Is this a homeomorphism? Suppose you have a cartesian product of spaces $\prod_{\alpha\in\mathcal{A}}X_{\alpha}$  in the product topology. 
Choose any $\alpha\in\mathcal{A}$ . Is the following a homeomorphism of a subspace of $\prod_{\alpha\in\mathcal{A}}X_{\alpha}$  with $X_{\alpha}$? 
For each point $p_{\alpha}\in X_{\alpha}$  choose one point $(x)\in\prod_{\alpha\in\mathcal{A}}X_{\alpha}$  with $x_{\alpha}=p_{\alpha}$ . Let's call the set of all these points $P$ .
Consider the projection map $\pi_{\alpha}$  restricted to $P$. It is continuous, open and one-to-one, thus a homeomorphism between $P$ and $X_{\alpha}$.
 A: No, that construction will not in general give you a subspace of $X$ homeomorphic to $X_\alpha$. A simple counterexample is the graph of the function
$$f:\Bbb R\to\Bbb R:x\mapsto\begin{cases}
0,&\text{if }x<0\\
1,&\text{if }x\ge 0\;:
\end{cases}$$
it’s not connected, so it can’t be homeomorphic to $\Bbb R$. (Here $|A|=2$, and both factor spaces are $\Bbb R$.)
What does work is to pick any one point $x\in X$ and let
$$Y=\big\{p\in X:p_\beta=x_\beta\text{ for all }\beta\in A\setminus\{\alpha\}\big\}\;;$$ 
then $Y$ is homeomorphic to $X_\alpha$. In the case of the product $\Bbb R^2$ in the example above, for instance, this construction gives you horizontal lines and vertical lines in the plane, which are all homeomorphic to $\Bbb R$.

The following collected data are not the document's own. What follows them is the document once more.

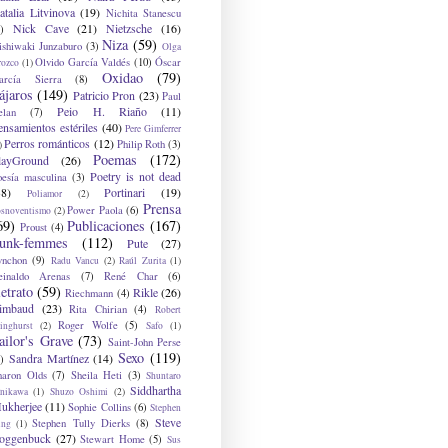
atalia Litvinova
(19)
Nichita Stanescu
Nick Cave
(21)
Nietzsche
(16)
)
Niza
(59)
ishiwaki Junzaburo
(3)
Olga
Olvido García Valdés
(10)
Óscar
rozco
(1)
Oxidao
(79)
arcía Sierra
(8)
ájaros
(149)
Patricio Pron
(23)
Paul
Peio H. Riaño
(11)
elan
(7)
ensamientos estériles
(40)
Pere Gimferrer
Perros románticos
(12)
Philip Roth
(3)
)
Poemas
(172)
layGround
(26)
Poetry is not dead
oesía masculina
(3)
38)
Portinari
(19)
Poliamor
(2)
Prensa
Power Paola
(6)
osnoventismo
(2)
69)
Publicaciones
(167)
Proust
(4)
unk-femmes
(112)
Pute
(27)
ynchon
(9)
Radu Vancu
(2)
Raúl Zurita
(1)
einaldo Arenas
(7)
René Char
(6)
etrato
(59)
Rikle
(26)
Riechmann
(4)
imbaud
(23)
Rita Chirian
(4)
Robert
Roger Wolfe
(5)
inghurst
(2)
Safo
(1)
ailor's Grave
(73)
Saint-John Perse
Sexo
(119)
Sandra Martínez
(14)
)
haron Olds
(7)
Sheila Heti
(3)
Shuntaro
Siddhartha
anikawa
(1)
Shuzo Oshimi
(2)
ukherjee
(11)
Sophie Collins
(6)
Stephen
Steve
Stephen Tully Dierks
(8)
ing
(1)
oggenbuck
(27)
Stewart Home
(5)
Sus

A: Here is a counterexample: Let $X_1=X_2=\Bbb R$. Thus $X_1\times X_2=\Bbb R^2$ with the metric topology. For $p\in X_1,\ p\ge0$ choose the pair $(p,1)$ and for $p<0$ choose $(p,0)$. Then the projection map $\pi_1$ restricted to $P$ is not a quotient map (hence not open).